Tuesday, March 2, 2010

Bland Country

I found a small (still sealed) gem yesterday at the Brooklyn Record Riot, Get On Down With Bobby Bland, from 1975.  Bland was already well-established as one of the great blues and soul singers, but a list of some of the songwriting credits on Get On Down will give you a better idea of what he was up to on this album than the title or cover photo could: Dan Penn, Merle Haggard, Conway Twitty, Billy Sherrill.  Yes, that's right, we're in country-soul (not to be confused with country blues) territory.

It seems like a few years ago, there was a slight surge in interest in the country-soul crossovers of the late-'60s to mid-'70s - I vaguely recall some compilations and reissues appearing all around the same time. It's a particularly rich vein of music, spanning from Joe Tex and Joe Simon to Gram Parsons and Charlie Rich.  Ray Charles' Modern Sounds In Country Music records are usually cited as the inspiration/prototype for this mini-movement, but of course the process of cultural borrowing (or stealing) across racial lines is the engine that's driven American music from the beginning. 

Charles (for some reason, it seems weird referring to Ray Charles as "Charles") may have demonstrated the commercial viability of r'n'b artists recording country songs and proved that he could sing the hell out of a country song (or at least convincingly Ray-ify it), but his project was all about taking hillbilly music way uptown - Hank Williams songs with a (lightly) swingin' orchestra, etc.  The field was still open for artists who wanted to engage with country music on a closer-to-the-ground level, down in the pasture where they might get some shit on their shoes.  Bobby Bland didn't get all the way there - he definitely walked out of the Get On Down sessions with clean shoes - but if the arrangements seem a tad smooth today, they're a heckuva lot more understated and, to my ears, listenable than Ray's.  And they don't ever threaten to overshadow Bland's voice, which is smooth in an entirely different way (single malt whiskey smooth as opposed to baby food smooth).

With Bobby Bland's take on country, there's very little feeling of novelty.  The material is well-selected, or at least he makes it sound that way.  You don't hear Bland straining to fit himself into the song or distorting the song to fit his style - the tell-tale signs of an awkward crossover attempt (see Willie Nelson's Countryman).

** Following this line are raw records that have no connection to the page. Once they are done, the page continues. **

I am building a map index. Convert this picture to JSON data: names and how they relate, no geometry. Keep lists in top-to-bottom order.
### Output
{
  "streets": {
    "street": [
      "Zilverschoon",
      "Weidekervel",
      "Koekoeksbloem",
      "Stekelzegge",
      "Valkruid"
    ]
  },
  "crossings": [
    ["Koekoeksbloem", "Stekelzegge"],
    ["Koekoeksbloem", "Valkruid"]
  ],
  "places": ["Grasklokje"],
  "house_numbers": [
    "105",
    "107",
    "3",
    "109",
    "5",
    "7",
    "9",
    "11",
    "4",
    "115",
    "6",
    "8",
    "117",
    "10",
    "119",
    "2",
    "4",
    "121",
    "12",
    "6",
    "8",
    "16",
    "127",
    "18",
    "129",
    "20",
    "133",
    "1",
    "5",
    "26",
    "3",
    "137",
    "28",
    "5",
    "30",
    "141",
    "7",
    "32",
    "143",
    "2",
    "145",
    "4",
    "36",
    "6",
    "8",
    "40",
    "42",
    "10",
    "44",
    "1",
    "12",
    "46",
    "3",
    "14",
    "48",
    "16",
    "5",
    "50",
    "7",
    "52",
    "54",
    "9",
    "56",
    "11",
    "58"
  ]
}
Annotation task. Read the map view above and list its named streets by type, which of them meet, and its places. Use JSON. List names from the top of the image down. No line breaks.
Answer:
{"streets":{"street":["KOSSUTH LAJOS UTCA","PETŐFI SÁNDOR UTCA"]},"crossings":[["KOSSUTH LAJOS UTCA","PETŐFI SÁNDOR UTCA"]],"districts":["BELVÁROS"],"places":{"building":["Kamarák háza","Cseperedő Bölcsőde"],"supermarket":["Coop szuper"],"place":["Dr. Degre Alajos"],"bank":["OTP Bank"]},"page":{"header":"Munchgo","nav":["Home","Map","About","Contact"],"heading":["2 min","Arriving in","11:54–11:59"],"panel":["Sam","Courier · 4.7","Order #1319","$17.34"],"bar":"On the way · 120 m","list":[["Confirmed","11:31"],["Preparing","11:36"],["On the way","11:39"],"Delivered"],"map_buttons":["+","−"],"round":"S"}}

In his B+ review of the album (in which, typically, he makes the key points in minimum space), Robert Christgau hears awkwardness on one track (Conway Twitty's "You've Never Been This Far Before"), leading him to ask, "...he seems a little ill at ease reassuring a virgin with bom-bom-boms, but wouldn't you?"

One of the standout tracks for me is the last one, "You're Gonna Love Yourself (In The Morning)" by Alabama Music Hall of Famer Donnie Fritts (how's this for a resume?: Muscle Shoals session man, longtime Kristofferson sideman/sidekick, widely recorded songwriter, Peckinpah actor).  Bland seems entirely at ease with the Hag classic "Today I Started Loving You Again" and while "Someone To Give My Love To" doesn't surpass the benchmark Johnny Paycheck version, it's another highlight on an album with no real duds.